*Problem description*. Below are the entries; give again exactly the lines from the one mentioning "### b. Melalui Terminal (Command Line)" through the one mentioning "- Pastikan Anda", inclusive.

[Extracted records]
'''

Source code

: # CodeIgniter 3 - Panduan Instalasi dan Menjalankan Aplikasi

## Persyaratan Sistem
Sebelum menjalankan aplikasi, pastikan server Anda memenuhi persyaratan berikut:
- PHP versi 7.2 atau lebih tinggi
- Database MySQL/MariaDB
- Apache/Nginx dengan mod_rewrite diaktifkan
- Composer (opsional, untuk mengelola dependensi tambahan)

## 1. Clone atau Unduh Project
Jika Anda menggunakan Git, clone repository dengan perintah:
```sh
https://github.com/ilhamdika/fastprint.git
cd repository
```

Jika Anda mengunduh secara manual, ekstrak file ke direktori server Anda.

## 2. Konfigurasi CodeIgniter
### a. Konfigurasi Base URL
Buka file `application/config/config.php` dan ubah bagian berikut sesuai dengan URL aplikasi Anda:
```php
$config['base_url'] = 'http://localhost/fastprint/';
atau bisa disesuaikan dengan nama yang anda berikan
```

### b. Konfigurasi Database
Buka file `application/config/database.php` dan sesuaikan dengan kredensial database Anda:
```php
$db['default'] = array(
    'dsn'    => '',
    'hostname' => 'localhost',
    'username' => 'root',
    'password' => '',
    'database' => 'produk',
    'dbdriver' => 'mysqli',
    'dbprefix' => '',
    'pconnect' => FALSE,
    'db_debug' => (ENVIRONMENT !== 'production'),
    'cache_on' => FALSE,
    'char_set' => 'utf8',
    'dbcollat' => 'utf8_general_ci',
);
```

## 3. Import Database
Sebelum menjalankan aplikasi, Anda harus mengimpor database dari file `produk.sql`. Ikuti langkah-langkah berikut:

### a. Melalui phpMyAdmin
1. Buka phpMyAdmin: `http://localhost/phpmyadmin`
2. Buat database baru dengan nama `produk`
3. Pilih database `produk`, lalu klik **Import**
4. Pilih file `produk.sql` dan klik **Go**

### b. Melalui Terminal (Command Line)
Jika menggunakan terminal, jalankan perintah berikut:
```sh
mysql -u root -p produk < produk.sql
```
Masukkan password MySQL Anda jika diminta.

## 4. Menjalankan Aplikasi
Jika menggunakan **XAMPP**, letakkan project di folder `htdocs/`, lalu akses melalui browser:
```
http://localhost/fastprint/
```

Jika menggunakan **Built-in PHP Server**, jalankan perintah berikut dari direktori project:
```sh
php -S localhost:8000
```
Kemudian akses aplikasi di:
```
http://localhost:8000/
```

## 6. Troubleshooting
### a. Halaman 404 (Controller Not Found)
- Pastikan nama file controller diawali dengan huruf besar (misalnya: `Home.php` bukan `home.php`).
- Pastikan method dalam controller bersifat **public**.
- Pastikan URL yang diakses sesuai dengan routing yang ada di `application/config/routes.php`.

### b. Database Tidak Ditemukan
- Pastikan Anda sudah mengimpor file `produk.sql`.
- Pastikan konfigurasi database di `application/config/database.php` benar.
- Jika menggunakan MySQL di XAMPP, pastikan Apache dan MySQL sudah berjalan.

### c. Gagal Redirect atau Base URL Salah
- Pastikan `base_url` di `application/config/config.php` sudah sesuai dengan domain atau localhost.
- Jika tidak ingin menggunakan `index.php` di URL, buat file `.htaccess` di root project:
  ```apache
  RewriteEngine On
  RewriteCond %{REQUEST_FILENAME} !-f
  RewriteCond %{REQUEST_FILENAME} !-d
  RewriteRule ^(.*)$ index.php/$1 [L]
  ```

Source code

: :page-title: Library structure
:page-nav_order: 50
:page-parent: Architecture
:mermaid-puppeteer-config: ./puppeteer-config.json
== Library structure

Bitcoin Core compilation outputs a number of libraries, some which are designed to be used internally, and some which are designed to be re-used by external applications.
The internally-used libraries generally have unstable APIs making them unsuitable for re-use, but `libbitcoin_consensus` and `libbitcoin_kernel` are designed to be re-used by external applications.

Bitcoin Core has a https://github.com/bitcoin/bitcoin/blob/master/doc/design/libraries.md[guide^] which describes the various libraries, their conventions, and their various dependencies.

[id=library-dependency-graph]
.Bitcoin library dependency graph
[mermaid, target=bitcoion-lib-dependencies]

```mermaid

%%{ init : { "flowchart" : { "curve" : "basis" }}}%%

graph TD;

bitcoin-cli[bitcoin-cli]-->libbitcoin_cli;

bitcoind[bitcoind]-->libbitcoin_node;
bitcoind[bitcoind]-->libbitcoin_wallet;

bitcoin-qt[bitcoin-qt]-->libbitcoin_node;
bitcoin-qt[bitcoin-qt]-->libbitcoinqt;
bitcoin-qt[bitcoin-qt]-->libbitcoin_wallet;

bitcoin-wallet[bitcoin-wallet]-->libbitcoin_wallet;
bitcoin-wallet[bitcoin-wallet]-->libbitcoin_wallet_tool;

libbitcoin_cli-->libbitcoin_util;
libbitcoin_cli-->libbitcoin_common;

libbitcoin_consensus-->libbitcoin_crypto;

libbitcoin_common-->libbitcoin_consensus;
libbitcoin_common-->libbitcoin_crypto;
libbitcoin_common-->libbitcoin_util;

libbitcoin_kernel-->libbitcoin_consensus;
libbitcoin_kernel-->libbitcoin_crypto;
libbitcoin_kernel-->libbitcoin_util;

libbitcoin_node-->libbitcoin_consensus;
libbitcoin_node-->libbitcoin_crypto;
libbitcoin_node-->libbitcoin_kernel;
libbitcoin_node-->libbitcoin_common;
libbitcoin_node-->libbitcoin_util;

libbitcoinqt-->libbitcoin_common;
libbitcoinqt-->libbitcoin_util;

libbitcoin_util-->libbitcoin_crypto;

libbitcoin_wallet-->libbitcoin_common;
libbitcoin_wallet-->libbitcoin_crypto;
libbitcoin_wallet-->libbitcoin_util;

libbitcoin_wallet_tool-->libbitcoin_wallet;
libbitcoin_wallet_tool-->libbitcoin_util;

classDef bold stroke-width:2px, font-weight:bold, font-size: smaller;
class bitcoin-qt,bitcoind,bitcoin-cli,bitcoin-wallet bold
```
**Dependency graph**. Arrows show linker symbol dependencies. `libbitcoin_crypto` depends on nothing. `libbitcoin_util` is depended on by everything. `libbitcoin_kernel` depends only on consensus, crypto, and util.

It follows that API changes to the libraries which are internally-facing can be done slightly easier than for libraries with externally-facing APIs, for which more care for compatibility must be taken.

'''
'''

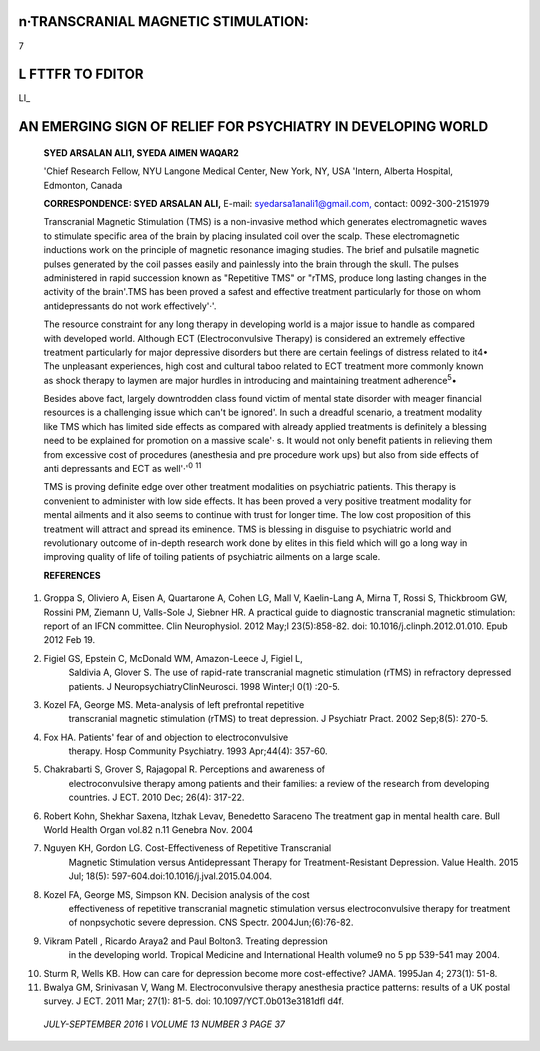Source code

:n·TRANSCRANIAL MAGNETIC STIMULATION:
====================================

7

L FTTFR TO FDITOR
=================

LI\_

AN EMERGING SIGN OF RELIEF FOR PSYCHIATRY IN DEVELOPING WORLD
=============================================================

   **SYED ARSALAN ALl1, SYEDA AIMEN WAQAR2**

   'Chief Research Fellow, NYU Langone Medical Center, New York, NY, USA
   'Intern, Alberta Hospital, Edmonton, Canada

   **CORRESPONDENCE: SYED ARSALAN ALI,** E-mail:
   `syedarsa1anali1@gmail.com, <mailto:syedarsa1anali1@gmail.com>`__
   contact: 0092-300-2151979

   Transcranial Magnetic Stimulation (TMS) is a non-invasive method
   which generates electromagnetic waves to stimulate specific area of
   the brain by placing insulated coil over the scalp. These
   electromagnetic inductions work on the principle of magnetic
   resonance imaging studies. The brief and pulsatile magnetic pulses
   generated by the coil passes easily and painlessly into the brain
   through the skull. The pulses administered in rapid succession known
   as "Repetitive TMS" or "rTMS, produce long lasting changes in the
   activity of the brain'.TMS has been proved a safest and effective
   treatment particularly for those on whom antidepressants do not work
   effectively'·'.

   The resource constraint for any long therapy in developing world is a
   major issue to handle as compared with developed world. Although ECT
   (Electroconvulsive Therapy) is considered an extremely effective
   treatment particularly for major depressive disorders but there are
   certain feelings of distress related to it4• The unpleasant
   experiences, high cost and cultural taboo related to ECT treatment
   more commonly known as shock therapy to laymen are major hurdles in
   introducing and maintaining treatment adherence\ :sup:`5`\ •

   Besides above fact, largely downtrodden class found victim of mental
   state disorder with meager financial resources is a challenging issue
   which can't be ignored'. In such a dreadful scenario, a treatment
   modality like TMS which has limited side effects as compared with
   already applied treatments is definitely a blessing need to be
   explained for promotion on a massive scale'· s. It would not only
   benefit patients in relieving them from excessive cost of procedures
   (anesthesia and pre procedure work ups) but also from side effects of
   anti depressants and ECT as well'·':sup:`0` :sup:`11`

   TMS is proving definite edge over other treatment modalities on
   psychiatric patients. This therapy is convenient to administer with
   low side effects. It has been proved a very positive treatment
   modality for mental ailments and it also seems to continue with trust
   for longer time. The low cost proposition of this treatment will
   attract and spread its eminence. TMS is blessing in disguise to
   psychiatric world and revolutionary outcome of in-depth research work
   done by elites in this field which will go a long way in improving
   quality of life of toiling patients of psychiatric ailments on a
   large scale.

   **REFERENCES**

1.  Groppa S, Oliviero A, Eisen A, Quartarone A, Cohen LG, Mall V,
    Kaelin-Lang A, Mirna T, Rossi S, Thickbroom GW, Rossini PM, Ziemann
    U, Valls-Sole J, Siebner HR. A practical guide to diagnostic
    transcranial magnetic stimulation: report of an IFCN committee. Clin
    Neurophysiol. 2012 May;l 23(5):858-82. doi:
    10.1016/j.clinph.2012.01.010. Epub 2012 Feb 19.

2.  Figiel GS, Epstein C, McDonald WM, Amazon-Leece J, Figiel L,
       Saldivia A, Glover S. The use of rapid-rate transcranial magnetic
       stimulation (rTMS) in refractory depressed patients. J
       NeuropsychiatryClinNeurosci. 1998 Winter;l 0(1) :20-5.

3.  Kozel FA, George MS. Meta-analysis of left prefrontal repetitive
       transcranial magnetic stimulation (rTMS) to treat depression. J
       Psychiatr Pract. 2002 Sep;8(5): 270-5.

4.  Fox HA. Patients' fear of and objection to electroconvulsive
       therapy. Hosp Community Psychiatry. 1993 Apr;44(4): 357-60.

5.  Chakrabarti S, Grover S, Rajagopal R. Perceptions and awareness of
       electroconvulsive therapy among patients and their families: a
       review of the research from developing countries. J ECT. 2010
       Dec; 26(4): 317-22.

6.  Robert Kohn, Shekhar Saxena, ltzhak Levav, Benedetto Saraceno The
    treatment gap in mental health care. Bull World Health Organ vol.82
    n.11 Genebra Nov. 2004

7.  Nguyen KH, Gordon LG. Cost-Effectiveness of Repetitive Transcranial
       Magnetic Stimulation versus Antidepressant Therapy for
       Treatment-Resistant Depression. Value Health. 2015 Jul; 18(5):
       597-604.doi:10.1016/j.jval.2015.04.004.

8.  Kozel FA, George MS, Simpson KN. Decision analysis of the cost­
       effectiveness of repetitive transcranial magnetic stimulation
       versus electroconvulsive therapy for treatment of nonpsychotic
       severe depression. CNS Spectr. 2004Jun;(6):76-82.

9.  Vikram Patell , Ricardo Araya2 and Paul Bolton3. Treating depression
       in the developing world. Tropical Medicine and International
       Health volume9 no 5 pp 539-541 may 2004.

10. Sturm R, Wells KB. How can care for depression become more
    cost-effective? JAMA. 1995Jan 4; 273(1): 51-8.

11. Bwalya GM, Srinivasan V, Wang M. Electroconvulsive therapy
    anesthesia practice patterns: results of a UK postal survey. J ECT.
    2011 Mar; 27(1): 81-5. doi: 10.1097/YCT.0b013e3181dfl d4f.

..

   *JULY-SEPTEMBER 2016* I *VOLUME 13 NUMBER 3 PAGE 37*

'''
'''

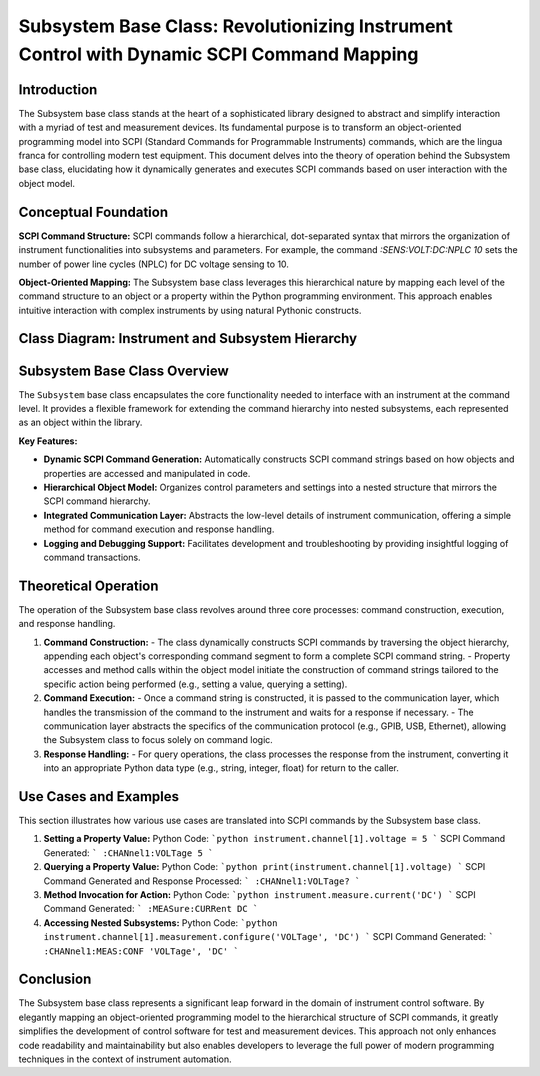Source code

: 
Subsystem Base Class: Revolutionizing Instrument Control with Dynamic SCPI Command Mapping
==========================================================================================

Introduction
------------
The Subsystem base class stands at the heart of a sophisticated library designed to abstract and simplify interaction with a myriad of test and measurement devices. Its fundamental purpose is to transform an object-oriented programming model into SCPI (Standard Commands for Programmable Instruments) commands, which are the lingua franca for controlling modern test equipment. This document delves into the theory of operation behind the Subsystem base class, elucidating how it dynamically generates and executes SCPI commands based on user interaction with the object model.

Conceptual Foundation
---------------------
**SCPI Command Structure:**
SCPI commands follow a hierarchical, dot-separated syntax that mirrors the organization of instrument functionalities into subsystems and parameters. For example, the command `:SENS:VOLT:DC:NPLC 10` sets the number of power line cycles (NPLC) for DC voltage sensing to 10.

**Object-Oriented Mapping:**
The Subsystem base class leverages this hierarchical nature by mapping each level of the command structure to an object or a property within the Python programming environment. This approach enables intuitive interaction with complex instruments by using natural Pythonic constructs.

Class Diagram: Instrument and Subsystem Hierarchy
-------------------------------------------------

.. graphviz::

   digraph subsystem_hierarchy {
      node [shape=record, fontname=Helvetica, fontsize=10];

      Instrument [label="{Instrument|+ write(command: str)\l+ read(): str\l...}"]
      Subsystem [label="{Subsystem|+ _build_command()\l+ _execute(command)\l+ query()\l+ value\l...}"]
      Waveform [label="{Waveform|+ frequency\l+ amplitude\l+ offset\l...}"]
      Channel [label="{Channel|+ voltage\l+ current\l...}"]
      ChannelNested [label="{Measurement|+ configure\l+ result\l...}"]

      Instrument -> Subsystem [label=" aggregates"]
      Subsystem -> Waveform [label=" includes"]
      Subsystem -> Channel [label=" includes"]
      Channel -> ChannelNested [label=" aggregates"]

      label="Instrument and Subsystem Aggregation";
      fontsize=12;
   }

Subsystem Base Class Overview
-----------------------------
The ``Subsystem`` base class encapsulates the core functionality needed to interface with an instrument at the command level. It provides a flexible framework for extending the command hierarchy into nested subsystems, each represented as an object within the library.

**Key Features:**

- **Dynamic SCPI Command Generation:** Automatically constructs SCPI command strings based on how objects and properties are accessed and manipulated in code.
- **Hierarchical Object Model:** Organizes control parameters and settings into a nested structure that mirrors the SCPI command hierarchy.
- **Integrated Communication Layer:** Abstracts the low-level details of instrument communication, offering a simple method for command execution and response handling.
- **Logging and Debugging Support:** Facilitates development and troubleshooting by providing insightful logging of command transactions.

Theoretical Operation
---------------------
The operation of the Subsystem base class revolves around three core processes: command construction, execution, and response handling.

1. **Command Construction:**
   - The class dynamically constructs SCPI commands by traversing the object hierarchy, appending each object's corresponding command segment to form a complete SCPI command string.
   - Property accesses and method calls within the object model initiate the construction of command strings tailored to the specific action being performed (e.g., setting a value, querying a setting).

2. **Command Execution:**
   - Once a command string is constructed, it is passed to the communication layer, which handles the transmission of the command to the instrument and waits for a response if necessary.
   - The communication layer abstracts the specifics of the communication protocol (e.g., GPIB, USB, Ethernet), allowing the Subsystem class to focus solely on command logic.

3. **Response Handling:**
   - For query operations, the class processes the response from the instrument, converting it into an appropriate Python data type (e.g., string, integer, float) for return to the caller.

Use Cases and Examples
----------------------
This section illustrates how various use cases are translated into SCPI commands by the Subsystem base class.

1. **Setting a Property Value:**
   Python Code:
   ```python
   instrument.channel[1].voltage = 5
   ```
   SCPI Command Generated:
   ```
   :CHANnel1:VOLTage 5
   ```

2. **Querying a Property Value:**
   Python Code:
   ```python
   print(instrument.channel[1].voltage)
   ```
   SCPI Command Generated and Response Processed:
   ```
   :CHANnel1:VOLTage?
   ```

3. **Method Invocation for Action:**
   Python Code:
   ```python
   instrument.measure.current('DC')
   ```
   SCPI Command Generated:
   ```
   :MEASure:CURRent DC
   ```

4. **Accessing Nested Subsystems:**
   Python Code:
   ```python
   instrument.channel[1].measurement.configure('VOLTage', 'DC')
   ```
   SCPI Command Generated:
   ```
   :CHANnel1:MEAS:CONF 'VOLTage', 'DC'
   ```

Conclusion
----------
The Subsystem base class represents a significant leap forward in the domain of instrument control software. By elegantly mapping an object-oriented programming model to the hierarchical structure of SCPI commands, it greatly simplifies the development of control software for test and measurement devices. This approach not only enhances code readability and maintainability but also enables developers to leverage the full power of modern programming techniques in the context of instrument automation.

'''

*Answer*.
### b. Melalui Terminal (Command Line)
Jika menggunakan terminal, jalankan perintah berikut:
```sh
mysql -u root -p produk < produk.sql
```
Masukkan password MySQL Anda jika diminta.

## 4. Menjalankan Aplikasi
Jika menggunakan **XAMPP**, letakkan project di folder `htdocs/`, lalu akses melalui browser:
```
http://localhost/fastprint/
```

Jika menggunakan **Built-in PHP Server**, jalankan perintah berikut dari direktori project:
```sh
php -S localhost:8000
```
Kemudian akses aplikasi di:
```
http://localhost:8000/
```

## 6. Troubleshooting
### a. Halaman 404 (Controller Not Found)
- Pastikan nama file controller diawali dengan huruf besar (misalnya: `Home.php` bukan `home.php`).
- Pastikan method dalam controller bersifat **public**.
- Pastikan URL yang diakses sesuai dengan routing yang ada di `application/config/routes.php`.

### b. Database Tidak Ditemukan
- Pastikan Anda sudah mengimpor file `produk.sql`.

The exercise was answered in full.